Seghaier showed his six-month Italian residence permit card that said it was issued for "humanitarian protection" and a green travel document from the authorities that said it was valid "for all countries recognised by Italy".
Italy earlier this month gave out these permits to the nearly 30,000 migrants who have landed since the start of the year under an agreement with Tunisia that will see any immigrants who arrive after April 5 sent back.
France has said Italy's move violates European Union free movement rules and the thorny issue is set to dominate talks between Sarkozy and Italian Prime Minister Silvio Berlusconi in Rome on Tuesday.
Paris has called for an upgrade of Europe's Schengen visa-free pact, calling the system flawed as it battles to stem the influx of migrants.
The European Commission, the EU executive, meanwhile, has pointed out in Brussels that Schengen border controls can be suspended "temporarily".
Few of the migrants know or care about the diplomatic row -- most are concerned about how they will cross the French border in northwest Italy.
"There's been no organisation. Honestly I'm shocked," said Mohammed Hammouda, 27, an electrical engineer from the city of Sfax in southern Tunisia.
Hammouda said the first time he tried to cross to Italy his boat was forced to turn back after 20 hours at sea. He arrived on his second try on March 26.
He was taken from Lampedusa to a tent camp in southern Italy for two weeks where he said there was a lot of violence between migrants and from police.
"It's very difficult to get a visa to go to France," said Hammouda, explaining why he took the desperate step to board a rickety fishing boat.

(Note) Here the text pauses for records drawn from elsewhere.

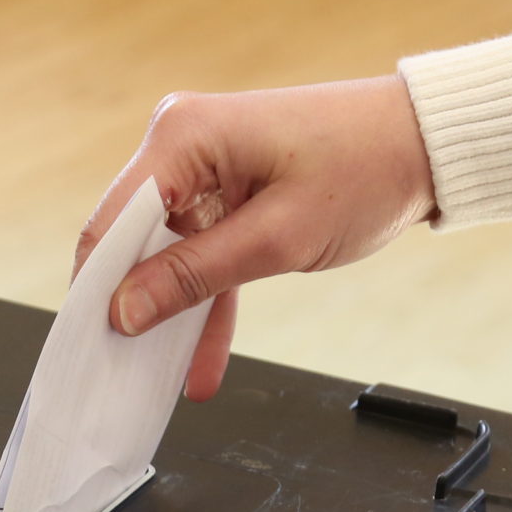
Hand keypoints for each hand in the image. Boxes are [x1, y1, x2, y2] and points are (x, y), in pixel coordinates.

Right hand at [78, 76, 436, 400]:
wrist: (423, 146)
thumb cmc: (366, 168)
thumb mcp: (277, 237)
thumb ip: (194, 276)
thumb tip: (125, 310)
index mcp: (183, 135)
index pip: (111, 221)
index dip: (95, 286)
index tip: (88, 342)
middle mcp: (182, 143)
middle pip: (129, 238)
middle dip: (126, 305)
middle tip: (115, 368)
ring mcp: (203, 170)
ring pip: (163, 256)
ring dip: (166, 315)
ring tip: (152, 376)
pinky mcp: (225, 194)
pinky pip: (199, 258)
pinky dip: (202, 305)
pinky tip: (197, 363)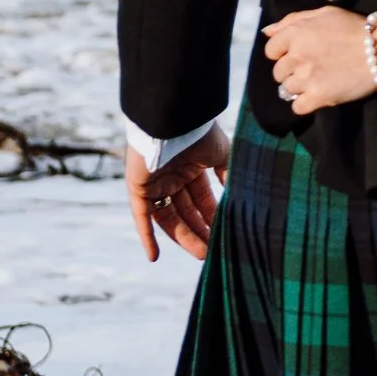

Some of the migrants -- dressed mostly in leather jackets and jeans -- shouted and shoved as a handful of volunteers tried to organise the group.
A foreign tourist walked past the crowd, pushing a wheelchair. "It's full of Tunisians. Fucking Tunisians!" he said.
Dorsaf Yacoubi, 18, a student volunteer in a tattered black T-shirt, said there was little help from the state in helping manage the wave of arrivals.
"There's no organising here. It's just us," she said, as she handed out dozens of ready-meals from the back of a white van.
"Every day there are hundreds more arriving," said Yacoubi, an Italian of Tunisian origin, adding: "I'm doing it because they're Tunisians like me."
"We're giving them tickets. The tickets are paid by the state," she said.
Rome mayor Gianni Alemanno, a right-winger from Berlusconi's People of Liberty party, has taken a hard line against immigrants in the city.
"Whenever homeless immigrants arrive at the station, they have to be taken immediately out of Rome," Alemanno said earlier.
But that kind of talk on immigration matters has angered the Church.
Referring to those fleeing North Africa, Pope Benedict XVI in an Easter message urged people to "open their hearts to welcome them".